Asking about the patient’s experience in the hospital can reveal the quality and dynamics of his or her interpersonal relationships.

Vol. 6, No. 10 / October 2007

When consulting on a medical or surgical ward, consider asking the patient, “How are they treating you here in the hospital?” The response to this straightforward question often clarifies the reason for the consultation and helps establish the patient’s psychiatric diagnosis.

Asking about the patient’s experience in the hospital can reveal the dynamics of his or her interpersonal relationships. In a well-functioning ward, healthy answers are, “Everybody is really nice,” or “The staff is great, but I can’t wait to go home.” Any other answer should be investigated.

Questioning reveals disorders

Patients with borderline personality disorder (BPD) will describe a hospital staff split into idealized and rejected components and try to enlist you in their fight.
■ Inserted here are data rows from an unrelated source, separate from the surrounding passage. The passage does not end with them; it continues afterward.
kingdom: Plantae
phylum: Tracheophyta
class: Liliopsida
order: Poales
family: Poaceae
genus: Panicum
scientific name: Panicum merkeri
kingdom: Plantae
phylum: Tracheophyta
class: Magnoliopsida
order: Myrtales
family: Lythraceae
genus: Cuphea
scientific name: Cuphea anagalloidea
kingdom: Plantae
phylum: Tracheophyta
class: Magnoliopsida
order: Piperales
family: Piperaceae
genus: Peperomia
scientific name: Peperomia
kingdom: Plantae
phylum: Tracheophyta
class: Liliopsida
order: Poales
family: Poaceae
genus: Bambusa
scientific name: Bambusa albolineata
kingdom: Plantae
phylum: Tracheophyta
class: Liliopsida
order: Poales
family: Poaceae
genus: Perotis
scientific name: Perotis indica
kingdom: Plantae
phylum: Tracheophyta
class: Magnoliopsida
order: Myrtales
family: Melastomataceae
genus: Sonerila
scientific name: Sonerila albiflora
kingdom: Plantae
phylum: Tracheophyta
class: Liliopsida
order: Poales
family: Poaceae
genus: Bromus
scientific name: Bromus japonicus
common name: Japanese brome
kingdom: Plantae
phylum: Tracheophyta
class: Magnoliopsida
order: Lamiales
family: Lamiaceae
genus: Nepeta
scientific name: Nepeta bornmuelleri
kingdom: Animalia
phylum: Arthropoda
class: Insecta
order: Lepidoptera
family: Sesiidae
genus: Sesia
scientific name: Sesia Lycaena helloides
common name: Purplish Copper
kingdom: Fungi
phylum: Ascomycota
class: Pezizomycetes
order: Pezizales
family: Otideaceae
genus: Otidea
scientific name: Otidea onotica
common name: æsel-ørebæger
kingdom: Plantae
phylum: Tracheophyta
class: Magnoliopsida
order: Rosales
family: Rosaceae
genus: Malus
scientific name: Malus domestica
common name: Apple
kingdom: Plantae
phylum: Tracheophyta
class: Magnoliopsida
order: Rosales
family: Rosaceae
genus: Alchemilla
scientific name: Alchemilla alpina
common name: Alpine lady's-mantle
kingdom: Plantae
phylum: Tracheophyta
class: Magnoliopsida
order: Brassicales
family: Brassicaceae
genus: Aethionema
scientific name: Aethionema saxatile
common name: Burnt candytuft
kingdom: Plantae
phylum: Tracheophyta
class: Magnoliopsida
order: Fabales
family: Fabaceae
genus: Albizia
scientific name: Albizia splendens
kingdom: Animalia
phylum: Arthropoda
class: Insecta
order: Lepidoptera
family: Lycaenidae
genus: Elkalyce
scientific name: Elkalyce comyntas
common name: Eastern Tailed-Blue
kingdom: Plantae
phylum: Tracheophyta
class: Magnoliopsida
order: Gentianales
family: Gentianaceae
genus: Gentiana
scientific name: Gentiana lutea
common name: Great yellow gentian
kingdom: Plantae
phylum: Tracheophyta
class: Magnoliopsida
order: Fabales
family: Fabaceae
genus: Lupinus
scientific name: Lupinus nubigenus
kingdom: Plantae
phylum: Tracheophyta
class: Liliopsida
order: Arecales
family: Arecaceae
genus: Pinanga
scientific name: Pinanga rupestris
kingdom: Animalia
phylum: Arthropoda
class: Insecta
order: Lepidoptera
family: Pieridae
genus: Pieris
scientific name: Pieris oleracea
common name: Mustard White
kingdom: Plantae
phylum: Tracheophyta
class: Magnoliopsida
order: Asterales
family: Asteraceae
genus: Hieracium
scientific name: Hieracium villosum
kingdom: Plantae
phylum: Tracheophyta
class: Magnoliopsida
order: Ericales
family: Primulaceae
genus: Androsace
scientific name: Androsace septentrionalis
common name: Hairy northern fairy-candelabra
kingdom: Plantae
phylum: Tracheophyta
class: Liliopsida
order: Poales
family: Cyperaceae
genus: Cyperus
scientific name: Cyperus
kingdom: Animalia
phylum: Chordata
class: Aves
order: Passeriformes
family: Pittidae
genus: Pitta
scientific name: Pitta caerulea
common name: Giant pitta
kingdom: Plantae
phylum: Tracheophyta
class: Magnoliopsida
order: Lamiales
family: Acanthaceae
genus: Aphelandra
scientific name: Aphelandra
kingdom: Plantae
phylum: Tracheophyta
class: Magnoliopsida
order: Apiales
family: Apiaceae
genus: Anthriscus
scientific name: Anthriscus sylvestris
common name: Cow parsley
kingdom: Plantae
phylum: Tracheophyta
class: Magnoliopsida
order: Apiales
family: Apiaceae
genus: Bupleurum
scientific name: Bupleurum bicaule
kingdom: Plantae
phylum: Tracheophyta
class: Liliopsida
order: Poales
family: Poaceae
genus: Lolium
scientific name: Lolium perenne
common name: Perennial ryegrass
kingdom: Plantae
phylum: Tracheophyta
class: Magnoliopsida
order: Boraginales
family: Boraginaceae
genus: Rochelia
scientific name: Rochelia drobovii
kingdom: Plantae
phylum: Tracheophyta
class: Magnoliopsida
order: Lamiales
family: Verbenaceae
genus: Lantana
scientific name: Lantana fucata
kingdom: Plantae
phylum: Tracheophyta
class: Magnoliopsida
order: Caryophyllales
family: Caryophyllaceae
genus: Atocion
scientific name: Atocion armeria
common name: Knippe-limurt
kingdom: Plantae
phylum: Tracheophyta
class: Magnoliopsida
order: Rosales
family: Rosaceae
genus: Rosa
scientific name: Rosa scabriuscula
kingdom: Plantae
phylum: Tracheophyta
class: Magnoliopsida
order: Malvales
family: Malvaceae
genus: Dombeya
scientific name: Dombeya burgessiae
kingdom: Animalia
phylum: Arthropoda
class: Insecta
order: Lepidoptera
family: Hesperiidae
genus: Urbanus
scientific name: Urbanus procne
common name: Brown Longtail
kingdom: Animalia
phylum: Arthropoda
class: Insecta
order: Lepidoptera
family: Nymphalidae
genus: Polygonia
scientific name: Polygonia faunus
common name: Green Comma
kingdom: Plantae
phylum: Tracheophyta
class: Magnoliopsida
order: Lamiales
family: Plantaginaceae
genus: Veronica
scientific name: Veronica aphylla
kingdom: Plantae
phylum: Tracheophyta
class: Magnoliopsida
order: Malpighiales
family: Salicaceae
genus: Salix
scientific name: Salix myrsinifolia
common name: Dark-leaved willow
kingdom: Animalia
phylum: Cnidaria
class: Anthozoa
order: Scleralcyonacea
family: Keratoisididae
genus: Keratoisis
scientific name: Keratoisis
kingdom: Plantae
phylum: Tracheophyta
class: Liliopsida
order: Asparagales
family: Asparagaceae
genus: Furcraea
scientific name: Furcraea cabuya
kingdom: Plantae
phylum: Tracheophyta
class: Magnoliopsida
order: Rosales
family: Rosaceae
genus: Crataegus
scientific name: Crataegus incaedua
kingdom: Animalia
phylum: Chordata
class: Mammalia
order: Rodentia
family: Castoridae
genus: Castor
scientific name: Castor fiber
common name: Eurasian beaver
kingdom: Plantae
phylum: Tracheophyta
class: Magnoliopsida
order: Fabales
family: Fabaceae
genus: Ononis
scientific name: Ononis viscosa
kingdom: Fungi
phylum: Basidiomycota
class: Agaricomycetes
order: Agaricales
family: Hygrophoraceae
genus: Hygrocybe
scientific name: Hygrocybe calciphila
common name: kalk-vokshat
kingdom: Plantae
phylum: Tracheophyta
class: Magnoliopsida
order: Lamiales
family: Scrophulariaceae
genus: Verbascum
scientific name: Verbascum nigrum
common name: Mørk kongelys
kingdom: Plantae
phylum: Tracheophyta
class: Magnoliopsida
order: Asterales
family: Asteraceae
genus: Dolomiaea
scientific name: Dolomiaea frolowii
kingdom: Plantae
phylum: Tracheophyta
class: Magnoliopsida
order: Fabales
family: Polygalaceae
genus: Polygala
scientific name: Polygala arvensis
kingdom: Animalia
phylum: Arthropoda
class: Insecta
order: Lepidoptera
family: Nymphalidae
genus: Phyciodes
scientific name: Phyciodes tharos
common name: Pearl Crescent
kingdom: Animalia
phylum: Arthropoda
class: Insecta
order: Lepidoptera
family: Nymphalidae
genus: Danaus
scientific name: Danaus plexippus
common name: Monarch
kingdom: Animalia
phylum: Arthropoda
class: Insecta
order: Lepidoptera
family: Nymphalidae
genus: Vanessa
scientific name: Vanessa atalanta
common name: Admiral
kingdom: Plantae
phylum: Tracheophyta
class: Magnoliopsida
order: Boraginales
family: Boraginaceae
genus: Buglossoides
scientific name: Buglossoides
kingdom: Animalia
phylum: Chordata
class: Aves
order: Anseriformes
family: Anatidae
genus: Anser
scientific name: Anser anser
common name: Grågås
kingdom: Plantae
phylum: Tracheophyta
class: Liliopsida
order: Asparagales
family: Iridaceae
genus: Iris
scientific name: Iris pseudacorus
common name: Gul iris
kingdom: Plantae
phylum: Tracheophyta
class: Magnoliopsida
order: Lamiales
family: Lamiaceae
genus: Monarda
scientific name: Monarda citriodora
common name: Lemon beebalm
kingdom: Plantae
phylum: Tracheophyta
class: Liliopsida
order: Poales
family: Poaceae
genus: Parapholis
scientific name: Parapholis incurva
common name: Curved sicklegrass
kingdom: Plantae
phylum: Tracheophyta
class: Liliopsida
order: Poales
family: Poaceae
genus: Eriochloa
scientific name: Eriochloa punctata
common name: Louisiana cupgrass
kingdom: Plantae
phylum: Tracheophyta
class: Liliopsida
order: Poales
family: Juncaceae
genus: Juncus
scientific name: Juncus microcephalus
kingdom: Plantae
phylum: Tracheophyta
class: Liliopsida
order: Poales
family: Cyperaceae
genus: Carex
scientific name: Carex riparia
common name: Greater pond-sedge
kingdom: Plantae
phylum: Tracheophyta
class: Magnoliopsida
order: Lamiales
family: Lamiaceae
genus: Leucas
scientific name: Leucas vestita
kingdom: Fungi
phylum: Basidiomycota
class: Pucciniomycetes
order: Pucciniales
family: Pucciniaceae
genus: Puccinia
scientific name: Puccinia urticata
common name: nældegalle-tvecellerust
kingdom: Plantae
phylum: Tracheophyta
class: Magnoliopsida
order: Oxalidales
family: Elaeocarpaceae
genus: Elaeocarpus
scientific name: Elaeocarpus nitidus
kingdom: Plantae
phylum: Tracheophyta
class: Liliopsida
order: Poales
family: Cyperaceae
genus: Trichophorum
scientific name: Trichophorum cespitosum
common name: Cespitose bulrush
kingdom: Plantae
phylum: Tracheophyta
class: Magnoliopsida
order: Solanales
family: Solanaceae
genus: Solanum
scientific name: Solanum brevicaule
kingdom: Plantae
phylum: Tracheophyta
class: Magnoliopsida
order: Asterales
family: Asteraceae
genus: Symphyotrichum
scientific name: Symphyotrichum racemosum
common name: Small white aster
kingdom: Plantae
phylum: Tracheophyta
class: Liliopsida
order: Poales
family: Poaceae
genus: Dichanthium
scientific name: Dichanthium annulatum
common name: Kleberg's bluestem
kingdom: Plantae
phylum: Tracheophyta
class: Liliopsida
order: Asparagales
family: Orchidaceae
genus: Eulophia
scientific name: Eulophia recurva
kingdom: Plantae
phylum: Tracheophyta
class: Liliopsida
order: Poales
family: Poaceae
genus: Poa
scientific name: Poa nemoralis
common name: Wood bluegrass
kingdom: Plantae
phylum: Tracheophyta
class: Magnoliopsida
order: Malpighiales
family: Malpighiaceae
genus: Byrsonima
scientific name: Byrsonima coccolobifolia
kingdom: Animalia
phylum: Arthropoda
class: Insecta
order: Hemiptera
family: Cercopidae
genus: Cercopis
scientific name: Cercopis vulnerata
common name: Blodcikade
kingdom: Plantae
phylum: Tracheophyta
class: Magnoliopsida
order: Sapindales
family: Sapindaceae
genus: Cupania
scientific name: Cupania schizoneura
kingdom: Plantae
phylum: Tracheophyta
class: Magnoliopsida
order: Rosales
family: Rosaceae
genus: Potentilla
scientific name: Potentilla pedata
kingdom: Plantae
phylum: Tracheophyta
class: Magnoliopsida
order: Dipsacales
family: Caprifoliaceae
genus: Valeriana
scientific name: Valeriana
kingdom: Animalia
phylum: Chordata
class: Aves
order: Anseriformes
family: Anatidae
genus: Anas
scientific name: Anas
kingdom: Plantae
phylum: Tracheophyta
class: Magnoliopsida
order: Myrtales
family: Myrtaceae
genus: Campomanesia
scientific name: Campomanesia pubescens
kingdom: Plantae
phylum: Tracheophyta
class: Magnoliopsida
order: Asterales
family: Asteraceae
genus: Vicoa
However, most BPD patients won’t need encouragement to discuss their conflicts with the staff.

Unhappy narcissistic patients will com-plain about assaults on their dignity—often housekeeping issues such as poor-quality food and linens, indifferent cleanliness, or delayed response when they use the call button. Happier narcissistic patients will celebrate their doctors’ outstanding credentials and clinical brilliance.

Patients with substance abuse disorders will respond by discussing the timing and adequacy of their opioid and benzodiazepine prescriptions.

Depressed patients may guiltily apologize for wasting everybody’s time.

When patients hint that they are enjoying the hospital experience or would like to prolong their stay, inquire into their situations outside the hospital. They may be homeless, abused, or destitute. Malingerers and patients with factitious disorder typically will insist on their desire to be cured and discharged.

Proper phrasing is essential

As phrased, the question is a “counterprojective” maneuver.1 It distances you from patients’ suspicions, resentments, and presuppositions. By referring to hospital personnel as “they,” you signal that you are distinct and neutral if the patient is feuding with the staff. By comparison, asking “How are my friends on the medical staff treating you?” would invalidate this counterprojective effect, align you with the hospital staff, and subtly encourage the patient to keep his problems to himself.

If the question elicits a complaint, try to stay neutral as long as possible. Guard against perceived defensiveness and the patient’s projections by saying, “I’m sorry to hear things aren’t going well. Tell me more.” Offer to help if there is a concrete and reasonable solution.

Patients might not tell you about problems with their care in the hospital unless you ask. Some patients are too polite to say anything. Others are afraid to complain because they recognize that their comfort and perhaps even survival are in the hands of hospital staff.


1. Havens L. Making contact: uses of language in psychotherapy Cambridge MA: Harvard University Press; 1988;29:126-9.

Dr. Lakritz is a psychiatrist at the Lahey Clinic Medical Center in Burlington, MA.